Conclusion for Team Science Approaches
The purpose of this project was to detail recommended research practices specific to the context of practice‐based research networks by synthesizing collective knowledge of respected network directors and research staff. The team‐based process experienced in this project tracks closely with current developments in team science.47, 48, 49 A framework of “sense‐making”45 best captured the dynamic ebb and flow of certainty and uncertainty as consensus slowly developed around a new set of research practices based on practical wisdom of experts in the field.
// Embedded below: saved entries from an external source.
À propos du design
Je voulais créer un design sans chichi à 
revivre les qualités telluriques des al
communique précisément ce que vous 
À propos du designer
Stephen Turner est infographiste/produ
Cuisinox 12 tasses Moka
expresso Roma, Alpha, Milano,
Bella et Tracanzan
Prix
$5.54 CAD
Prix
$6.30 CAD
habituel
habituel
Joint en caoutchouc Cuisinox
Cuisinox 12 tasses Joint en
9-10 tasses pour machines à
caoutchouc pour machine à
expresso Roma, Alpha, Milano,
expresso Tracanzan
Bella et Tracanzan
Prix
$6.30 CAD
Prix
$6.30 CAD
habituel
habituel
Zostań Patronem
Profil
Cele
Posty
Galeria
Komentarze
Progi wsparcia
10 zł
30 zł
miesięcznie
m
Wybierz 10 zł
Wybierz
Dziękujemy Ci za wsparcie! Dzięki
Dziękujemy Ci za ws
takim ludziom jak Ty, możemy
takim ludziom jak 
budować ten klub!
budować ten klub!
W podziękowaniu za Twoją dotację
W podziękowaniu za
Certainly not a linear process, new knowledge increased in rigor and formality in a series of iterative cycles that spiraled from inside the project to the wider PBRN community and back again as clarity increased. Diverse practical perspectives about “what works” in the PBRN research environment were ordered and reorganized and vetted by the wider PBRN community. Arriving at a compendium of good practices for practice‐based research itself needed a practical, practice‐oriented, and a more “end‐user driven” participatory approach. This process produced a document that had a high added value and improved acceptability by the intended audience. Even after the funding period ended for this demonstration project, the teams persisted in this work, and in the fifth year are now developing a new set of recommended strategies related to stakeholder engagement.50, 51
Conflicting and Competing Interests
The authors have no conflicting or competing interests to declare.
Acknowledgments
This work was supported by Agency for Healthcare Research and Quality R18 HS019601 (PI, AV Neale). The content is solely the responsibility of the authors and does not necessarily represent the official views of the Agency for Healthcare Research and Quality. Preliminary work was supported by the Research on Research Integrity program, a collaboration between the AHRQ and the U.S. DHHS Office of Research Integrity R01 HS‐016713 (PI, AV Neale).